►

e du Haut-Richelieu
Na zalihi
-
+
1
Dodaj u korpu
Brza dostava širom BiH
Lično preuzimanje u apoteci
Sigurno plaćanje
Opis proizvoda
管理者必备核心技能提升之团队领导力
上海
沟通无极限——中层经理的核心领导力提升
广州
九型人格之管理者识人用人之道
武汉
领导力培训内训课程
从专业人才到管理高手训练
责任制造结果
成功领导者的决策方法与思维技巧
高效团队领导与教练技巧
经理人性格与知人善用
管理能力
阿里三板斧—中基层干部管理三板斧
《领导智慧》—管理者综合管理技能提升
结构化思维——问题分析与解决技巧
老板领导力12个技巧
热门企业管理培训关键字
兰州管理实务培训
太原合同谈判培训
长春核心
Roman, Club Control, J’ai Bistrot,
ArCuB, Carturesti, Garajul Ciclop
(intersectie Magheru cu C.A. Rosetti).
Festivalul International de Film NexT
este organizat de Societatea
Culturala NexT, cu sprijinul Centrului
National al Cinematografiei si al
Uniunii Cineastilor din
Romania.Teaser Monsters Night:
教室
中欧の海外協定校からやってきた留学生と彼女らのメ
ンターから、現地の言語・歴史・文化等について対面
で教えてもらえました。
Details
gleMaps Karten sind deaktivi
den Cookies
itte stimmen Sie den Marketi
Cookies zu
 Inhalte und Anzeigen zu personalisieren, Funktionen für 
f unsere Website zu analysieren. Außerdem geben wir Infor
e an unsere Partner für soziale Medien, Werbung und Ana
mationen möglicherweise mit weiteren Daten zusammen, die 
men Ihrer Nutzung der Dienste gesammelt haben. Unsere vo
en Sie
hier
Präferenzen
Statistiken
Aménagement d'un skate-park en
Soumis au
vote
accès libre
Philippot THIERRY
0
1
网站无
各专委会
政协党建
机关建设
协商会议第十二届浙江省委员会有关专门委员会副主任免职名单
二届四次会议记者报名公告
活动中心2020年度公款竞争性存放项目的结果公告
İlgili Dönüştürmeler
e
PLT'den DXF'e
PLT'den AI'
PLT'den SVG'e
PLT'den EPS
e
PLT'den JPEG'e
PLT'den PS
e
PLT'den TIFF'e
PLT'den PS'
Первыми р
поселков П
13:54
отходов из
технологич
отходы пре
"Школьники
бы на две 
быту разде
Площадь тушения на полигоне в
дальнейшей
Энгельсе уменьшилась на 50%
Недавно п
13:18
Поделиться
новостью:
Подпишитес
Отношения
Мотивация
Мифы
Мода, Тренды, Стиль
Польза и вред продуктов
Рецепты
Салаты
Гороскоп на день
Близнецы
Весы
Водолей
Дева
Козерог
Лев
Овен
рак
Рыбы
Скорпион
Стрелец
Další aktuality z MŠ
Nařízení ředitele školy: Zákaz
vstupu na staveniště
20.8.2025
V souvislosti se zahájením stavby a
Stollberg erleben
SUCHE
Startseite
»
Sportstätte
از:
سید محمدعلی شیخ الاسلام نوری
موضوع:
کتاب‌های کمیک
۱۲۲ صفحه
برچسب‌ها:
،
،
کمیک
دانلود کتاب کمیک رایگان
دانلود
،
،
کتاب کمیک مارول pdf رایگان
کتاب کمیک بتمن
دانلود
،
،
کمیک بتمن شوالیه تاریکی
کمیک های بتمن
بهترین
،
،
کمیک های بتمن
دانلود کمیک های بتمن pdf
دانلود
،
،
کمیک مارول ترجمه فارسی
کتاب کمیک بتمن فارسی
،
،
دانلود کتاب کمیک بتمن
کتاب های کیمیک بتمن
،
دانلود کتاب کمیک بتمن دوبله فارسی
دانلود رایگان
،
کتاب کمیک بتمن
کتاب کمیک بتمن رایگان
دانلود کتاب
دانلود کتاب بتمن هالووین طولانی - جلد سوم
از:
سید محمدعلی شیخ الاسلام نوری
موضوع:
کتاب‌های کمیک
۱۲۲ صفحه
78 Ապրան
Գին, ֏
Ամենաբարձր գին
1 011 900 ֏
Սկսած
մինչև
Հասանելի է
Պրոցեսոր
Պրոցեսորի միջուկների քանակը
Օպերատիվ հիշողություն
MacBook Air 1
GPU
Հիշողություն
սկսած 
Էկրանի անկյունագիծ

◄

## WHAT YOU NEED TO DO
The whole listing above needs to be written out exactly.

## ANSWER SPACE
e du Haut-Richelieu
Na zalihi
-
+
1
Dodaj u korpu
Brza dostava širom BiH
Lično preuzimanje u apoteci
Sigurno plaćanje
Opis proizvoda
管理者必备核心技能提升之团队领导力
上海
沟通无极限——中层经理的核心领导力提升
广州
九型人格之管理者识人用人之道
武汉
领导力培训内训课程
从专业人才到管理高手训练
责任制造结果
成功领导者的决策方法与思维技巧
高效团队领导与教练技巧
经理人性格与知人善用
管理能力
阿里三板斧—中基层干部管理三板斧
《领导智慧》—管理者综合管理技能提升
结构化思维——问题分析与解决技巧
老板领导力12个技巧
热门企业管理培训关键字
兰州管理实务培训
太原合同谈判培训
长春核心
Roman, Club Control, J’ai Bistrot,
ArCuB, Carturesti, Garajul Ciclop
(intersectie Magheru cu C.A. Rosetti).
Festivalul International de Film NexT
este organizat de Societatea
Culturala NexT, cu sprijinul Centrului
National al Cinematografiei si al
Uniunii Cineastilor din
Romania.Teaser Monsters Night:
教室
中欧の海外協定校からやってきた留学生と彼女らのメ
ンターから、現地の言語・歴史・文化等について対面
で教えてもらえました。
Details
gleMaps Karten sind deaktivi
den Cookies
itte stimmen Sie den Marketi
Cookies zu
 Inhalte und Anzeigen zu personalisieren, Funktionen für 
f unsere Website zu analysieren. Außerdem geben wir Infor
e an unsere Partner für soziale Medien, Werbung und Ana
mationen möglicherweise mit weiteren Daten zusammen, die 
men Ihrer Nutzung der Dienste gesammelt haben. Unsere vo
en Sie
hier
Präferenzen
Statistiken
Aménagement d'un skate-park en
Soumis au
vote
accès libre
Philippot THIERRY
0
1
网站无
各专委会
政协党建
机关建设
协商会议第十二届浙江省委员会有关专门委员会副主任免职名单
二届四次会议记者报名公告
活动中心2020年度公款竞争性存放项目的结果公告
İlgili Dönüştürmeler
e
PLT'den DXF'e
PLT'den AI'
PLT'den SVG'e
PLT'den EPS
e
PLT'den JPEG'e
PLT'den PS
e
PLT'den TIFF'e
PLT'den PS'
Первыми р
поселков П
13:54
отходов из
технологич
отходы пре
"Школьники
бы на две 
быту разде
Площадь тушения на полигоне в
дальнейшей
Энгельсе уменьшилась на 50%
Недавно п
13:18
Поделиться
новостью:
Подпишитес
Отношения
Мотивация
Мифы
Мода, Тренды, Стиль
Польза и вред продуктов
Рецепты
Салаты
Гороскоп на день
Близнецы
Весы
Водолей
Дева
Козерог
Лев
Овен
рак
Рыбы
Скорпион
Стрелец
Další aktuality z MŠ
Nařízení ředitele školy: Zákaz
vstupu na staveniště
20.8.2025
V souvislosti se zahájením stavby a
Stollberg erleben
SUCHE
Startseite
»
Sportstätte
از:
سید محمدعلی شیخ الاسلام نوری
موضوع:
کتاب‌های کمیک
۱۲۲ صفحه
برچسب‌ها:
،
،
کمیک
دانلود کتاب کمیک رایگان
دانلود
،
،
کتاب کمیک مارول pdf رایگان
کتاب کمیک بتمن
دانلود
،
،
کمیک بتمن شوالیه تاریکی
کمیک های بتمن
بهترین
،
،
کمیک های بتمن
دانلود کمیک های بتمن pdf
دانلود
،
،
کمیک مارول ترجمه فارسی
کتاب کمیک بتمن فارسی
،
،
دانلود کتاب کمیک بتمن
کتاب های کیمیک بتمن
،
دانلود کتاب کمیک بتمن دوبله فارسی
دانلود رایگان
،
کتاب کمیک بتمن
کتاب کمیک بتمن رایگان
دانلود کتاب
دانلود کتاب بتمن هالووین طولانی - جلد سوم
از:
سید محمدعلی شیخ الاسلام نوری
موضوع:
کتاب‌های کمیک
۱۲۲ صفحه
78 Ապրան
Գին, ֏
Ամենաբարձր գին
1 011 900 ֏
Սկսած
մինչև
Հասանելի է
Պրոցեսոր
Պրոցեսորի միջուկների քանակը
Օպերատիվ հիշողություն
MacBook Air 1
GPU
Հիշողություն
սկսած 
Էկրանի անկյունագիծ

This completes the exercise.